Freddie Mac said 15-year mortgages were unchanged from last week's average of 5.15 percent, but one-year adjustable rate mortgages inched upward to an average of 4.27 percent from 4.17 percent last week.

A year ago, 30-year mortgage rates averaged 5.83 percent, 15-year mortgages 5.17 percent and the ARM 3.72 percent.

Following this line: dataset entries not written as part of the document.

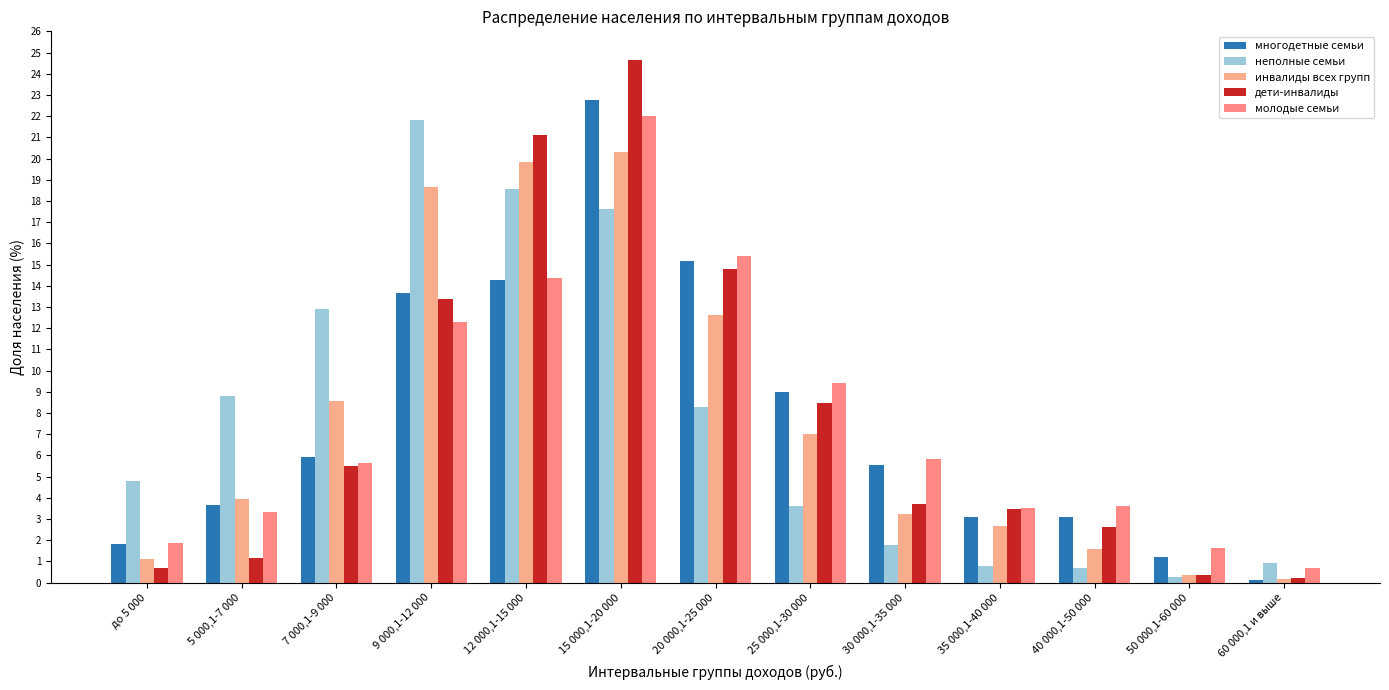

Is the value of неполные семьи at 50 000,1-60 000 greater than the value of инвалиды всех групп at 20 000,1-25 000?

No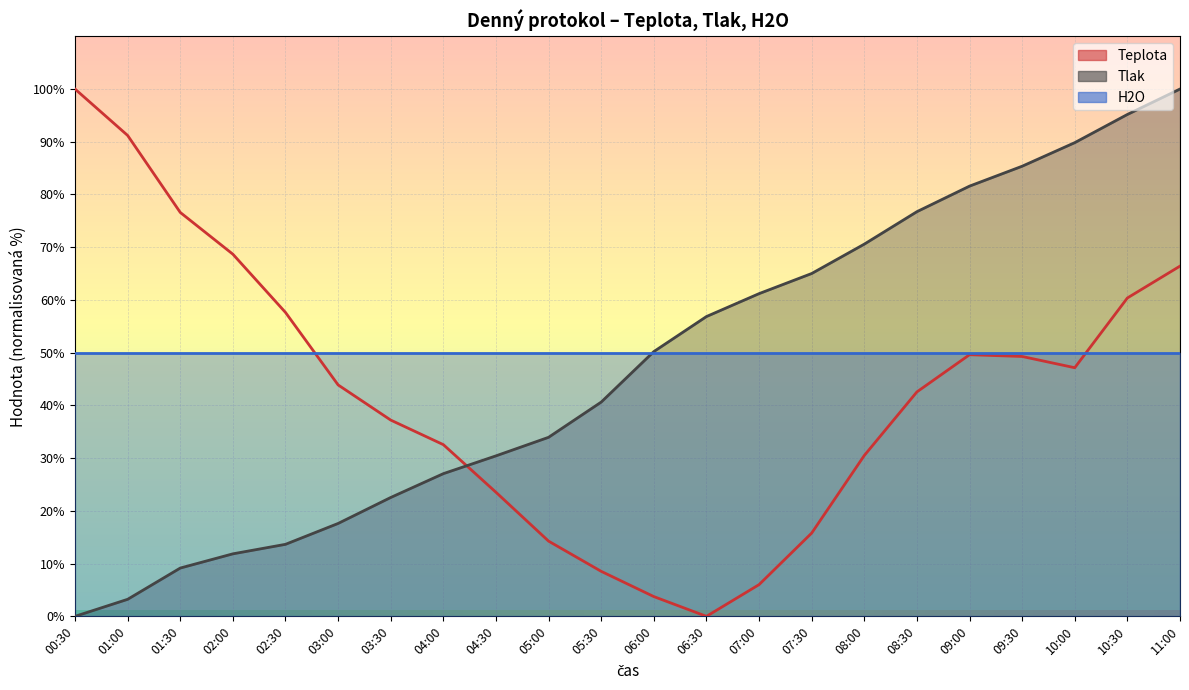

What is the sum of the Teplota values at 05:30 and 08:30?

51.1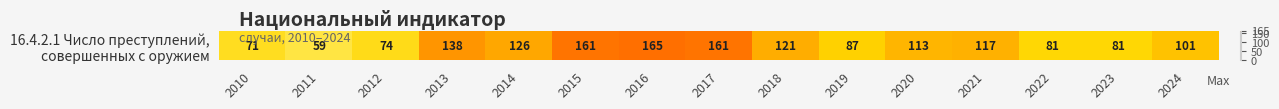

What is the difference between the maximum and minimum values?

106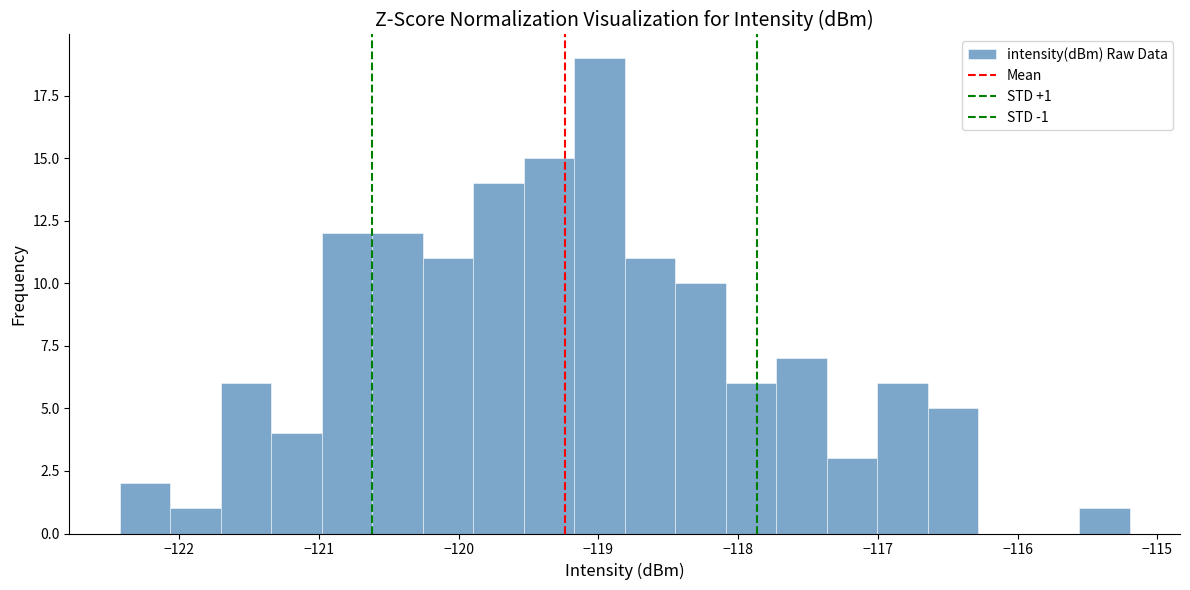

Read against the x-axis, roughly where is the centre of the tallest bar?

-119.0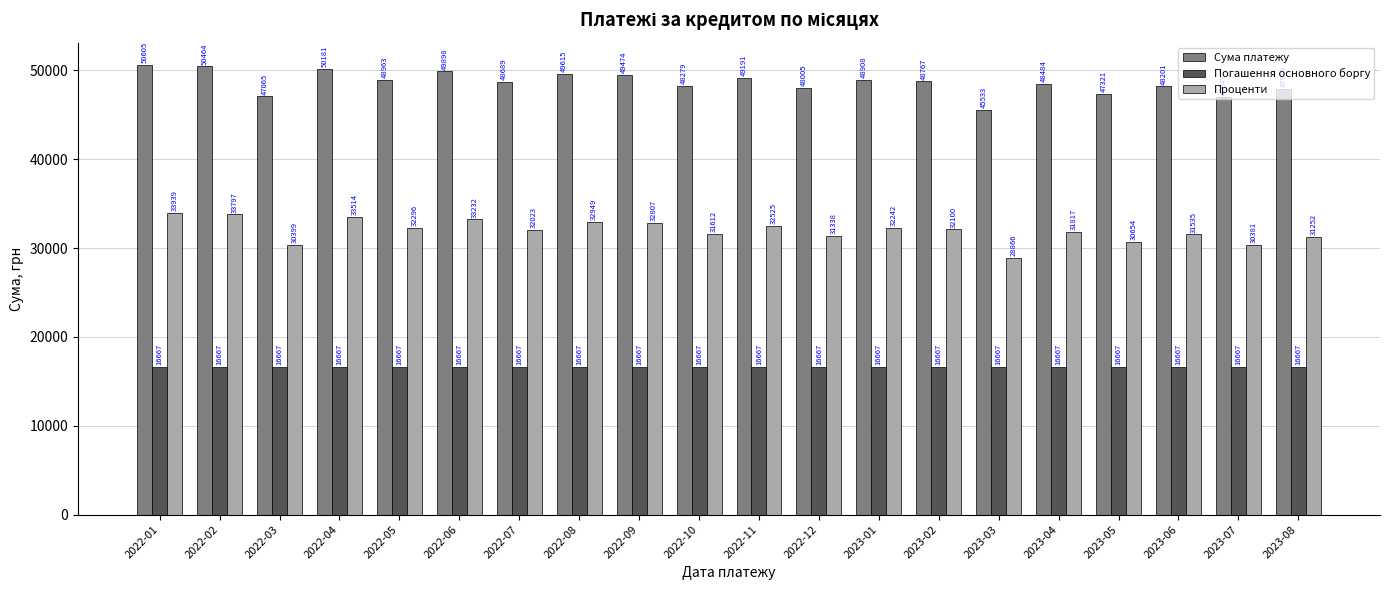

Rank the categories by Проценти value from lowest to highest.

2023-03, 2023-07, 2022-03, 2023-05, 2023-08, 2022-12, 2023-06, 2022-10, 2023-04, 2022-07, 2023-02, 2023-01, 2022-05, 2022-11, 2022-09, 2022-08, 2022-06, 2022-04, 2022-02, 2022-01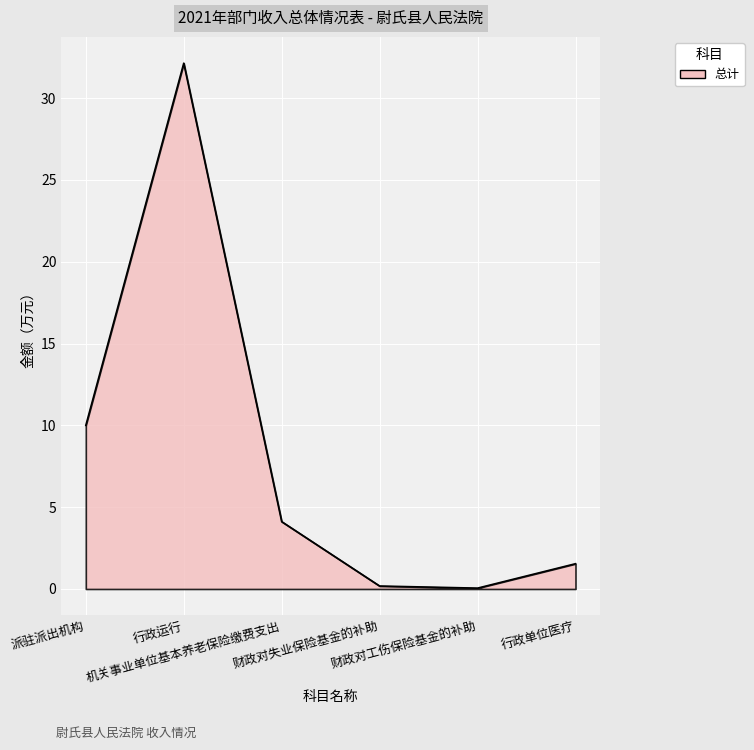

How many categories are shown in the chart?

6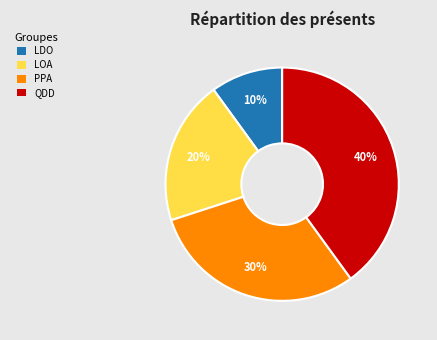

How many slices are in this pie chart?

4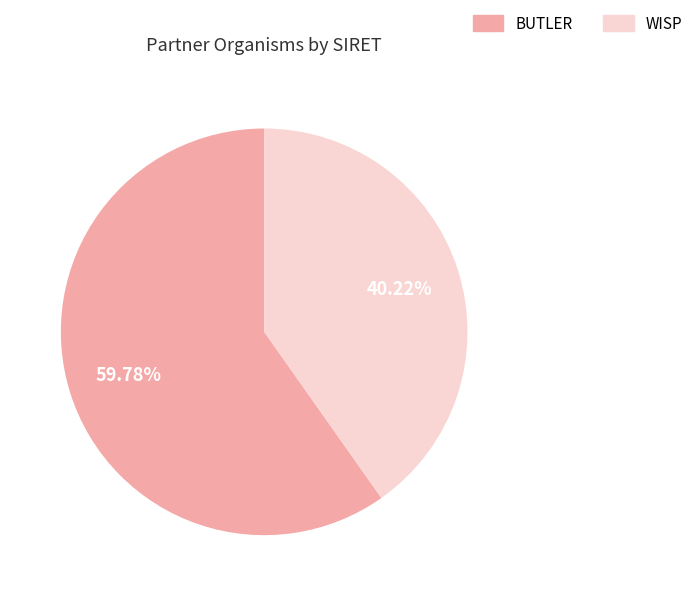

To the nearest percent, what is the combined percentage of WISP and BUTLER?

100%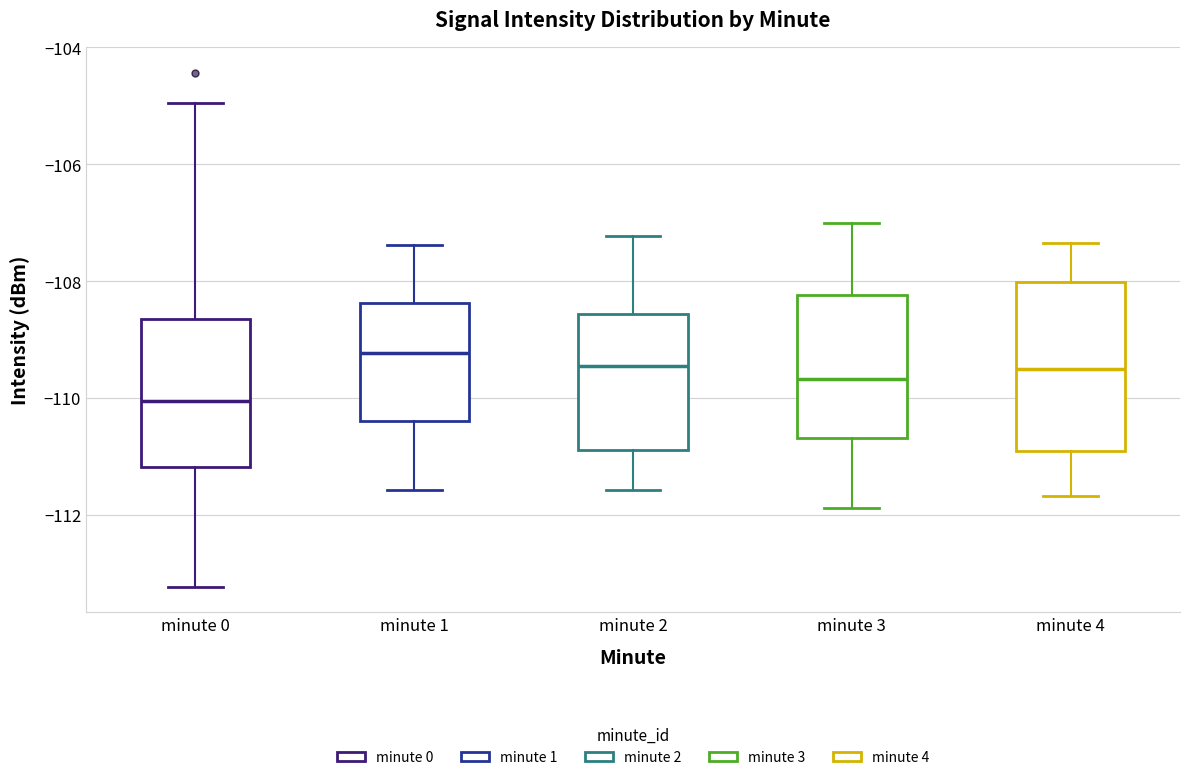

Reading left to right, transcribe this box plot: for each box, give where its median line is, the range the box spans, and where its two whiskers end, as read against the y-axis. The values are not printed on the chart, so give them approximately, as read against the axis.

minute 0: median -110.0, box -111.2 to -108.6, whiskers -113.2 to -105.0
minute 1: median -109.2, box -110.4 to -108.4, whiskers -111.6 to -107.4
minute 2: median -109.4, box -110.8 to -108.6, whiskers -111.6 to -107.2
minute 3: median -109.6, box -110.6 to -108.2, whiskers -111.8 to -107.0
minute 4: median -109.6, box -111.0 to -108.0, whiskers -111.6 to -107.4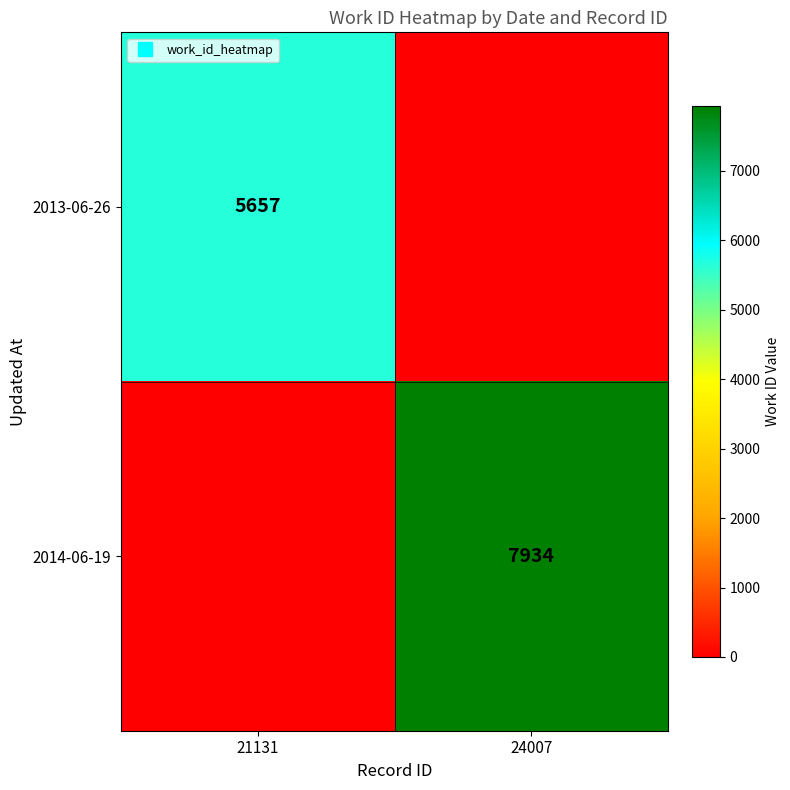

Rank the series at 21131 from lowest to highest value.

2014-06-19, 2013-06-26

The Freddie Mac report, normally released on Thursday, was issued one day early due to the Thanksgiving Day federal holiday.

"At this time last year, our forecast called for interest rates for 30-year fixed-rate mortgages to exceed 6 percent by this time this year," Frank Nothaft, Freddie Mac vice president and chief economist, said in a statement.

"Today's annual average mortgage rates are below even that projection thanks to the spring 'soft-patch' in economic growth," he said.

"Nevertheless, our outlook is that long-term rates are destined to rise to a still homebuyer-friendly range that will most likely cause home sales to cool relative to their current record highs," Nothaft added.

Earlier on Wednesday the Commerce Department (search) said U.S. October single-family home sales rose 0.2 percent to a 1.226 million unit annual rate, the third-highest rate on record.

On Tuesday, the National Association of Realtors (search) said existing home sales fell 0.1 percent last month to a 6.75 million unit annual rate.

Freddie Mac said lenders charged an average of 0.6 percent in fees and points on 30- and 15-year mortgages and 0.7 percent on the ARM, all unchanged from last week.

Freddie Mac is a mortgage finance company chartered by Congress that buys mortgages from lenders and packages them into securities for investors or holds them in its own portfolio.